Dans les unités de pédopsychiatrie, de moins en moins d’espace est dédié aux modalités de traitement autres que la médication. Par exemple, la thérapie familiale avait autrefois une place prépondérante dans l’arsenal thérapeutique. Celle-ci n’est aujourd’hui recommandée que dans la minorité des cas, souvent lorsque les interventions médicamenteuses ou psychosociales n’ont pas porté fruit. La pression à médicamenter est telle qu’il arrive que les directions d’école fassent pression directement sur le médecin ou encore sur la famille de l’enfant. Certains parents en ressortent avec l’impression que leur enfant pourrait ne pas être réadmis à l’école s’il n’est pas médicamenté.

D’après notre compréhension, la logique promue par le système scolaire et de santé pourrait être schématisée de la façon suivante. Face à un enfant agité, turbulent ou rêveur à l’excès, le système demande aux enseignants et aux psychologues scolaires de coter des échelles de symptômes afin de poser un diagnostic. En parallèle, des évaluations sont parfois demandées au privé ou en pédopsychiatrie où une médication pourra être prescrite. Un plan d’intervention est aussi rédigé qui vise à définir les meilleures manières d’agir auprès de l’enfant. Il est ensuite attendu des enseignants et des différents intervenants en milieu scolaire qu’ils mettent le plan d’intervention en œuvre au quotidien dans la classe.

Dans cette dynamique, il n’y a aucune réflexion approfondie sur les causes possibles des comportements de l’enfant. En fait, la question de la cause du comportement de l’enfant et des différentes explications possibles aux phénomènes observés n’est jamais sérieusement posée[1]. Cela va de pair avec le discours qui domine actuellement le champ de la santé mentale et des médias où tout comportement dérangeant ou non conforme est ramené à un dysfonctionnement cérébral.

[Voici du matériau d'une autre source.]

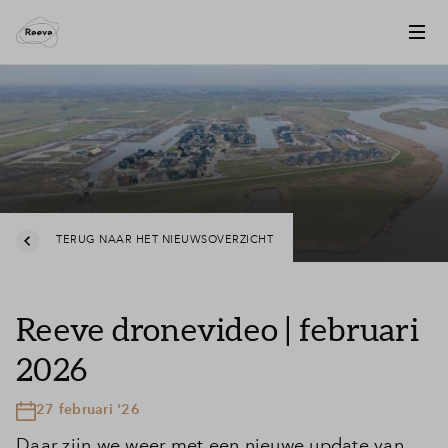
TERUG NAAR HET NIEUWSOVERZICHT
Reeve dronevideo | februari
2026
27 februari '26
Daar zijn we weer met een nieuwe update van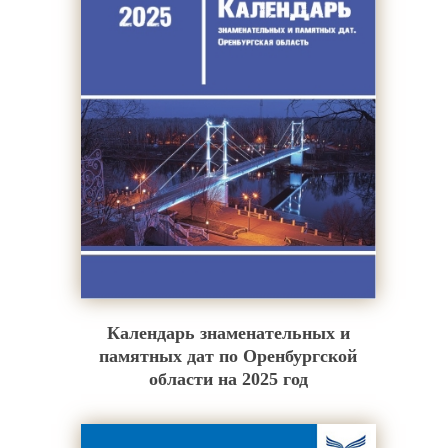
Календарь знаменательных и
памятных дат по Оренбургской
области на 2025 год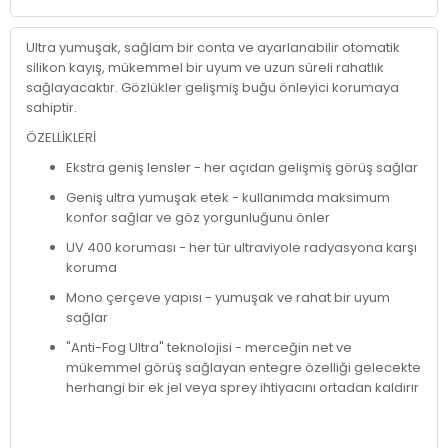
Ultra yumuşak, sağlam bir conta ve ayarlanabilir otomatik
silikon kayış, mükemmel bir uyum ve uzun süreli rahatlık
sağlayacaktır. Gözlükler gelişmiş buğu önleyici korumaya
sahiptir.
ÖZELLİKLERİ
Ekstra geniş lensler - her açıdan gelişmiş görüş sağlar
Geniş ultra yumuşak etek - kullanımda maksimum
konfor sağlar ve göz yorgunluğunu önler
UV 400 koruması - her tür ultraviyole radyasyona karşı
koruma
Mono çerçeve yapısı - yumuşak ve rahat bir uyum
sağlar
"Anti-Fog Ultra" teknolojisi - merceğin net ve
mükemmel görüş sağlayan entegre özelliği gelecekte
herhangi bir ek jel veya sprey ihtiyacını ortadan kaldırır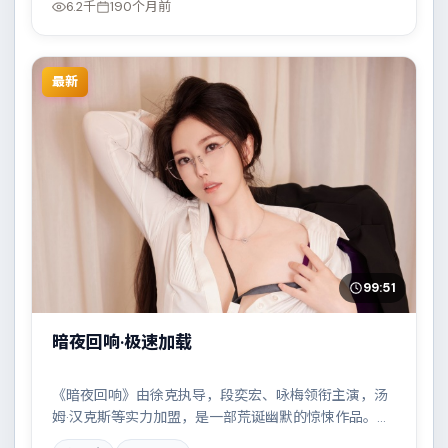
6.2千
190个月前
最新
99:51
暗夜回响·极速加载
《暗夜回响》由徐克执导，段奕宏、咏梅领衔主演，汤
姆·汉克斯等实力加盟，是一部荒诞幽默的惊悚作品。故
事主要发生在泰国，一场看似偶然的事故牵出陈年秘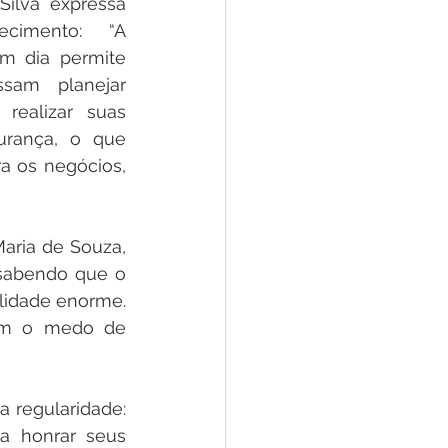
ilva expressa 
cimento: “A 
 dia permite 
sam planejar 
realizar suas 
rança, o que 
a os negócios, 
aria de Souza, 
 sabendo que o 
lidade enorme. 
em o medo de 
 regularidade: 
a honrar seus 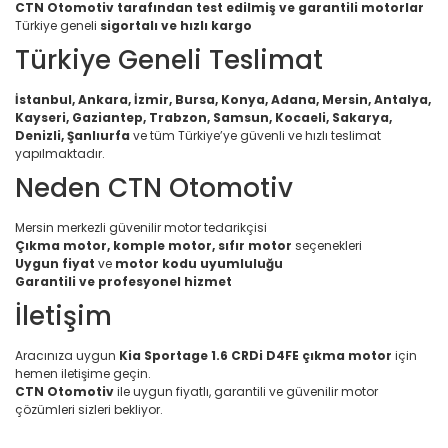
CTN Otomotiv tarafından test edilmiş ve garantili motorlar
Türkiye geneli
sigortalı ve hızlı kargo
Türkiye Geneli Teslimat
İstanbul, Ankara, İzmir, Bursa, Konya, Adana, Mersin, Antalya,
Kayseri, Gaziantep, Trabzon, Samsun, Kocaeli, Sakarya,
Denizli, Şanlıurfa
ve tüm Türkiye’ye güvenli ve hızlı teslimat
yapılmaktadır.
Neden CTN Otomotiv
Mersin merkezli güvenilir motor tedarikçisi
Çıkma motor, komple motor, sıfır motor
seçenekleri
Uygun fiyat
ve
motor kodu uyumluluğu
Garantili ve profesyonel hizmet
İletişim
Aracınıza uygun
Kia Sportage 1.6 CRDi D4FE çıkma motor
için
hemen iletişime geçin.
CTN Otomotiv
ile uygun fiyatlı, garantili ve güvenilir motor
çözümleri sizleri bekliyor.
Bu ürünün fiyat bilgisi, resim, ürün açıklamalarında ve diğer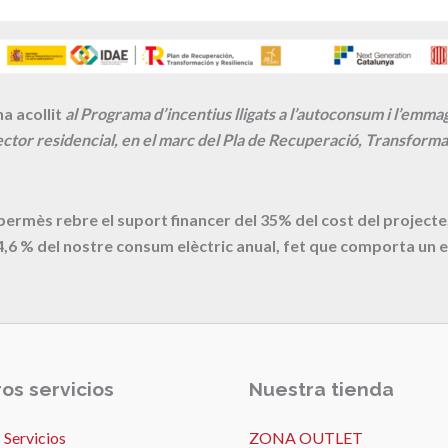
a acollit
al Programa d’incentius lligats a l’autoconsum i l’emm
ctor residencial, en el marc del Pla de Recuperació, Transformac
 permès rebre el suport financer del 35% del cost del proje
4,6
% del nostre consum elèctric anual, fet que comporta un e
os servicios
Nuestra tienda
 Servicios
ZONA OUTLET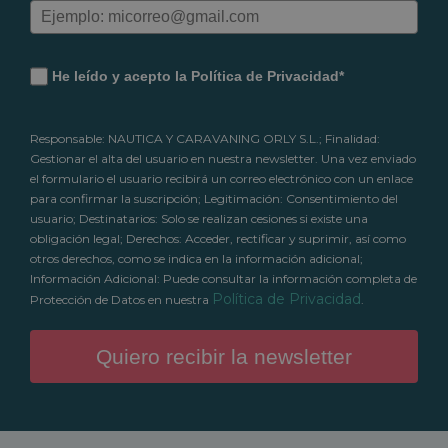
He leído y acepto la Política de Privacidad*
Responsable: NAUTICA Y CARAVANING ORLY S.L.; Finalidad:
Gestionar el alta del usuario en nuestra newsletter. Una vez enviado
el formulario el usuario recibirá un correo electrónico con un enlace
para confirmar la suscripción; Legitimación: Consentimiento del
usuario; Destinatarios: Solo se realizan cesiones si existe una
obligación legal; Derechos: Acceder, rectificar y suprimir, así como
otros derechos, como se indica en la información adicional;
Información Adicional: Puede consultar la información completa de
Política de Privacidad
Protección de Datos en nuestra
.
Quiero recibir la newsletter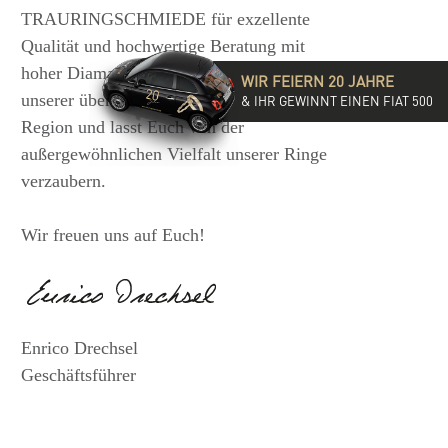
TRAURINGSCHMIEDE für exzellente
Qualität und hochwertige Beratung mit
hoher Diamantkompetenz. Besucht eine
WIR FEIERN 20 JAHRE
unserer über 35 Filialen in der DACH-
& IHR GEWINNT EINEN FIAT 500
Region und lasst Euch von der
außergewöhnlichen Vielfalt unserer Ringe
verzaubern.
Wir freuen uns auf Euch!
Enrico Drechsel
Geschäftsführer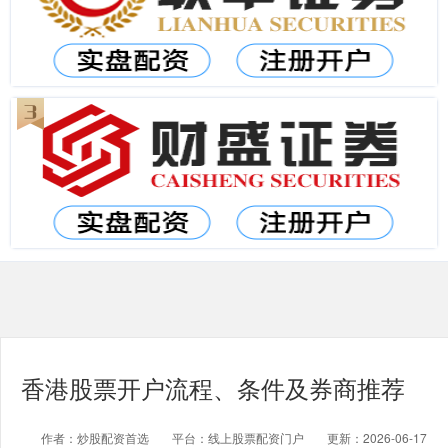
香港股票开户流程、条件及券商推荐
作者：炒股配资首选
平台：线上股票配资门户
更新：2026-06-17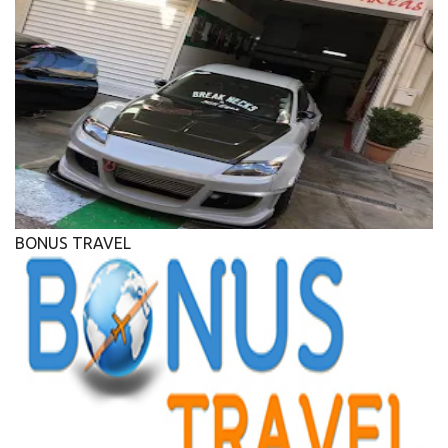
BONUS TRAVEL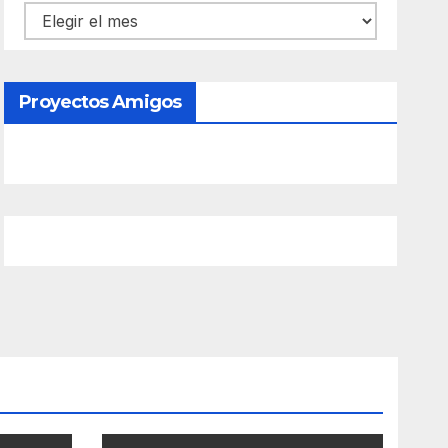
Contenido
Proyectos Amigos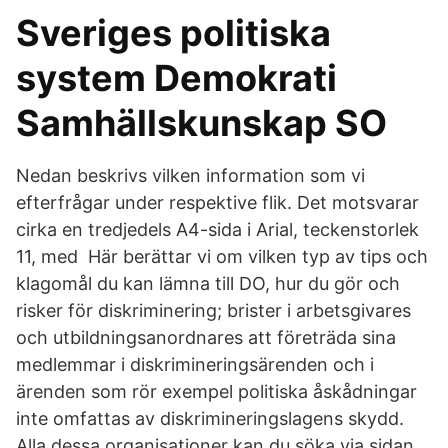
Sveriges politiska
system Demokrati
Samhällskunskap SO
Nedan beskrivs vilken information som vi
efterfrågar under respektive flik. Det motsvarar
cirka en tredjedels A4-sida i Arial, teckenstorlek
11, med Här berättar vi om vilken typ av tips och
klagomål du kan lämna till DO, hur du gör och
risker för diskriminering; brister i arbetsgivares
och utbildningsanordnares att företräda sina
medlemmar i diskrimineringsärenden och i
ärenden som rör exempel politiska åskådningar
inte omfattas av diskrimineringslagens skydd.
Alla dessa organisationer kan du söka via sidan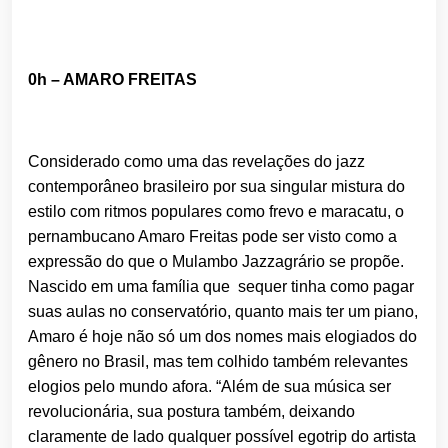
0h – AMARO FREITAS
Considerado como uma das revelações do jazz
contemporâneo brasileiro por sua singular mistura do
estilo com ritmos populares como frevo e maracatu, o
pernambucano Amaro Freitas pode ser visto como a
expressão do que o Mulambo Jazzagrário se propõe.
Nascido em uma família que sequer tinha como pagar
suas aulas no conservatório, quanto mais ter um piano,
Amaro é hoje não só um dos nomes mais elogiados do
gênero no Brasil, mas tem colhido também relevantes
elogios pelo mundo afora. “Além de sua música ser
revolucionária, sua postura também, deixando
claramente de lado qualquer possível egotrip do artista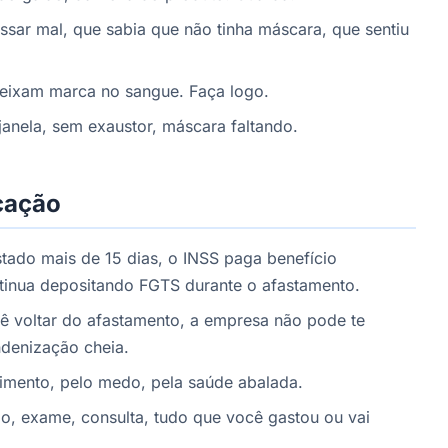
sar mal, que sabia que não tinha máscara, que sentiu
eixam marca no sangue. Faça logo.
nela, sem exaustor, máscara faltando.
icação
tado mais de 15 dias, o INSS paga benefício
tinua depositando FGTS durante o afastamento.
 voltar do afastamento, a empresa não pode te
ndenização cheia.
imento, pelo medo, pela saúde abalada.
, exame, consulta, tudo que você gastou ou vai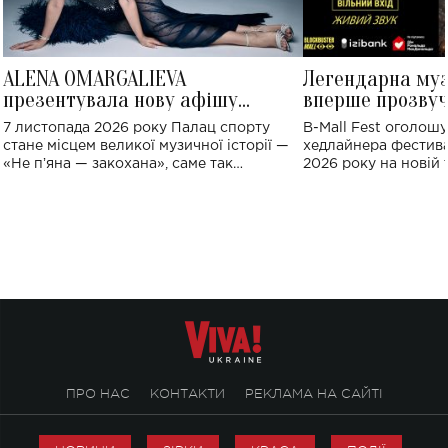
ALENA OMARGALIEVA
Легендарна му
презентувала нову афішу
вперше прозвуч
великого концерту в Палаці
Україні: де від
7 листопада 2026 року Палац спорту
B-Mall Fest оголош
спорту
стане місцем великої музичної історії —
хедлайнера фестива
«Не пʼяна — закохана», саме так
2026 року на новій т
символічно названо майбутній концерт
stage відбудеться у
ALENA OMARGALIEVA.
ENIGMA VOICES' OR
ПРО НАС
КОНТАКТИ
РЕКЛАМА НА САЙТІ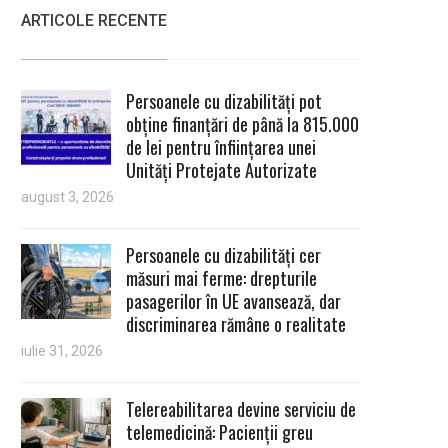
ARTICOLE RECENTE
Persoanele cu dizabilități pot
obține finanțări de până la 815.000
de lei pentru înființarea unei
Unități Protejate Autorizate
august 3, 2026
Persoanele cu dizabilități cer
măsuri mai ferme: drepturile
pasagerilor în UE avansează, dar
discriminarea rămâne o realitate
iulie 31, 2026
Telereabilitarea devine serviciu de
telemedicină: Pacienții greu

Les dynamiques qui consistent à diagnostiquer, médicamenter et encadrer l’enfant à l’aide d’interventions comportementales reposent pour la plupart sur le présupposé que c’est l’enfant qui a un problème ; et que ce problème se situe au niveau de son cerveau.

Dans un tel système, de quel espace les professionnels (enseignants, psychologues, psycho-éducateurs, pédopsychiatres) et les parents ainsi que les directions d’école disposent-ils pour penser ce qui arrive à l’enfant ? Est-il possible, dans ce contexte, de s’interroger sur ce que l’enfant vit dans sa relation à son enseignant, à ses parents, à ses amis ? Y a-t-il une exploration des dynamiques familiales ? Y a-t-il un questionnement sur une possible situation survenue dans l’entourage de l’enfant qui pourrait l’avoir ébranlé, dont il ne parle pas, mais qu’il agit? Y a-t-il une réflexion sur ce qui pourrait sous-tendre les émotions extériorisées par l’enfant : sa rêverie, sa colère, sa tristesse ? Prend-on le temps d’écouter l’enfant, ce qu’il a à dire ? Prend-on le temps de le voir avec ses parents ? D’explorer ce que les parents vivent entre eux et qui pourrait affecter l’enfant à leur insu ? S’interroge-t-on sur le rapport que ses parents ont à l’école, aux enseignants, à la direction et de l’impact que cela peut avoir sur l’enfant?

À entendre les témoignages recueillis lors de cette activité, il nous semble que les enseignants, psychologues, directions d’école, parents, pédopsychiatres et les autres intervenants impliqués au niveau scolaire et médical gagneraient à avoir davantage de marge de liberté afin d’inventer d’autres manières d’accueillir les enfants. Si le système ne fait pas d’emblée cette offre, peut-être serait-il temps de le transformer de l’intérieur.

Le GDAH

 

Note de bas de page:

[1] Depuis quelques années, il est demandé aux psychologues et psychoéducateurs de réaliser des « analyses fonctionnelles » qui ont pour vocation de se pencher sur la cause des comportements. Dans les faits, il semble que les tentatives d’explication soient extrêmement superficielles (par exemple, il est fait état du « besoin d’attention » de l’élève, de sa tendance à « éviter la tâche », etc) ou se contentent de cibler une séquence temporelle (tel comportement est apparu après telle situation) dans l’espoir de trouver une cause au comportement. D’après ce à quoi nous avons eu accès, il ne semble nullement question dans ces « analyses fonctionnelles » de mener une réflexion clinique en profondeur.